- REQUESTS
[1] In the 8-K filing, what amount does the amendment of March 28, 2008 set as the available financing under the receivables purchase agreement?
[2] Please repeat word for word the part of the 8-K filing that opens with the words containing "Check the appropriate" and closes with "(17 CFR 240.13e-4(c))".

American Greetings Corporation 8-K

Washington, D.C. 20549
Date of Report (date of earliest event reported): March 28, 2008
American Greetings Corporation
(Exact Name of Registrant as Specified in its Charter)
Ohio   1-13859   34-0065325
(State or other jurisdiction of
  (Commission File Number)   (I.R.S. Employer Identification No.)
One American Road        
Cleveland, Ohio       44144
(Address of principal executive offices)       (Zip Code)
Registrant’s telephone number, including area code: (216) 252-7300
(Former Name or Former Address, if Changed Since Last Report)
Check the appropriate box below if the Form 8-K filing is intended to simultaneously satisfy the filing obligation of the registrant under any of the following provisions:
o   Written communications pursuant to Rule 425 under the Securities Act (17 CFR 230.425)
o   Soliciting material pursuant to Rule 14a-12 under the Exchange Act (17 CFR 240.14a-12)
o   Pre-commencement communications pursuant to Rule 14d-2(b) under the Exchange Act (17 CFR 240.14d-2(b))
o   Pre-commencement communications pursuant to Rule 13e-4(c) under the Exchange Act (17 CFR 240.13e-4(c))



Item 1.01   Entry Into a Material Definitive Agreement
On March 28, 2008, American Greetings Corporation (“American Greetings”) amended its Credit Agreement (the “Credit Agreement”), dated April 4, 2006, among various lending institutions party thereto, National City Bank, as the global agent, joint lead arranger, joint bookrunner, swing line lender, LC Issuer and collateral agent, UBS Securities LLC, as joint lead arranger, joint bookrunner and syndication agent, and KeyBank National Association, JPMorgan Chase Bank, N.A., and LaSalle Bank National Association, as co-documentation agents. The amendment extends the period that American Greetings can borrow on its $100 million term loan facility available under the Credit Agreement for an additional year, or until April 3, 2009.
On March 28, 2008, American Greetings also amended its Amended and Restated Receivables Purchase Agreement, dated as of October 24, 2006, among AGC Funding Corporation, a Delaware corporation and wholly-owned, consolidated subsidiary of American Greetings, American Greetings, as Servicer, members of the various Purchaser Groups from time to time party thereto, and PNC Bank, National Association, as Administrator and as LC Bank. The amendment decreases the amount of available financing under the agreement from $150 million to $90 million.
Item 5.02   Departure of Directors or Certain Officers; Election of Directors; Appointment of Certain Officers; Compensatory Arrangements of Certain Officers.

- RECORDS
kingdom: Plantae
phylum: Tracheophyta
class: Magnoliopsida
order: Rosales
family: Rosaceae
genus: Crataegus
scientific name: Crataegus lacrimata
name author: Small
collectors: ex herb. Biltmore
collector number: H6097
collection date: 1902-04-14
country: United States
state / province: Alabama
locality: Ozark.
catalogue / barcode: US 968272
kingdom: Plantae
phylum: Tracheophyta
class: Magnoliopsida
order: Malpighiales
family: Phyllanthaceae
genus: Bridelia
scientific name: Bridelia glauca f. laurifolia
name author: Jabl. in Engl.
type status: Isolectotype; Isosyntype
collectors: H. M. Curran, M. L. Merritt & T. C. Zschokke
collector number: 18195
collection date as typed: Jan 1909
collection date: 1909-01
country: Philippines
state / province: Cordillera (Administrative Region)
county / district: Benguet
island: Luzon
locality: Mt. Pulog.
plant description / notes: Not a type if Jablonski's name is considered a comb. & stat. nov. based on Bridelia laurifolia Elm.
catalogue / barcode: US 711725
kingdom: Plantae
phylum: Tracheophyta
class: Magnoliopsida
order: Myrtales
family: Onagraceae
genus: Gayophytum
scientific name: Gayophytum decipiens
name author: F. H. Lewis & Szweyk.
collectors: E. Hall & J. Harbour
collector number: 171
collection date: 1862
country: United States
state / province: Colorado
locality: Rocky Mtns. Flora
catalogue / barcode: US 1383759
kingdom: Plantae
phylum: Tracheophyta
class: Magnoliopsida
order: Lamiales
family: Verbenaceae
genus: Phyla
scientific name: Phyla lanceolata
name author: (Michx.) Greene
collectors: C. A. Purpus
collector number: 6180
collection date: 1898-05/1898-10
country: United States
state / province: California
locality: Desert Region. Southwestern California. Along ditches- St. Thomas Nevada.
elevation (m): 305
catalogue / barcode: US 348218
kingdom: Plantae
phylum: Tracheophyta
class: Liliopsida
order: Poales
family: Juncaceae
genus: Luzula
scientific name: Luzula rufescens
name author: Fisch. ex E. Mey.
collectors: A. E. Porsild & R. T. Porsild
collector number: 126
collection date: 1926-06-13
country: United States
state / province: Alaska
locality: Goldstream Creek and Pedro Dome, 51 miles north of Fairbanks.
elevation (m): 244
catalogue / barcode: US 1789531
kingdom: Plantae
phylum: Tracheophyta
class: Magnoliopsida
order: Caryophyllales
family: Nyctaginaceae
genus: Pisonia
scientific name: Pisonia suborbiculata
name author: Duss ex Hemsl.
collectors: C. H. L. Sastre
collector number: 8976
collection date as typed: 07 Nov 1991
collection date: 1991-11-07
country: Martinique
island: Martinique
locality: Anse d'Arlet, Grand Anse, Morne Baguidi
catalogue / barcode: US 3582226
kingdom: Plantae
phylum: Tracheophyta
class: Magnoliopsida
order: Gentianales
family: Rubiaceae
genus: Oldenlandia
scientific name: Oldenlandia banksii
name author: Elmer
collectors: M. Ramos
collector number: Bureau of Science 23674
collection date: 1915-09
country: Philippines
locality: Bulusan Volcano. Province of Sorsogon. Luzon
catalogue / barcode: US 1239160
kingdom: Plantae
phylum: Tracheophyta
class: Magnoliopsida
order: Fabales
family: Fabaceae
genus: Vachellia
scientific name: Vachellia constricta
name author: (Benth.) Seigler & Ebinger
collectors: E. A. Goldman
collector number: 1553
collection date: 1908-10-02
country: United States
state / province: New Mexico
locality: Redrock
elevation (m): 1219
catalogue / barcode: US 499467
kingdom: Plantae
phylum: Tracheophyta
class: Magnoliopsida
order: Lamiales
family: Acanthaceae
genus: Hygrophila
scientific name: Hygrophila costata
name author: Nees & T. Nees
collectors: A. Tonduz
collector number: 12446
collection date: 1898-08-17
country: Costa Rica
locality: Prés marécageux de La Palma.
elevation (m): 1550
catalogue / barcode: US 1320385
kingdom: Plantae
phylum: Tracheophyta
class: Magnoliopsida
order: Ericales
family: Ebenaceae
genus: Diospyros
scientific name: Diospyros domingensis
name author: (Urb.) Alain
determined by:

- REPLIES
[1] $90 million, down from $150 million.

[2]
Check the appropriate box below if the Form 8-K filing is intended to simultaneously satisfy the filing obligation of the registrant under any of the following provisions:
o   Written communications pursuant to Rule 425 under the Securities Act (17 CFR 230.425)
o   Soliciting material pursuant to Rule 14a-12 under the Exchange Act (17 CFR 240.14a-12)
o   Pre-commencement communications pursuant to Rule 14d-2(b) under the Exchange Act (17 CFR 240.14d-2(b))
o   Pre-commencement communications pursuant to Rule 13e-4(c) under the Exchange Act (17 CFR 240.13e-4(c))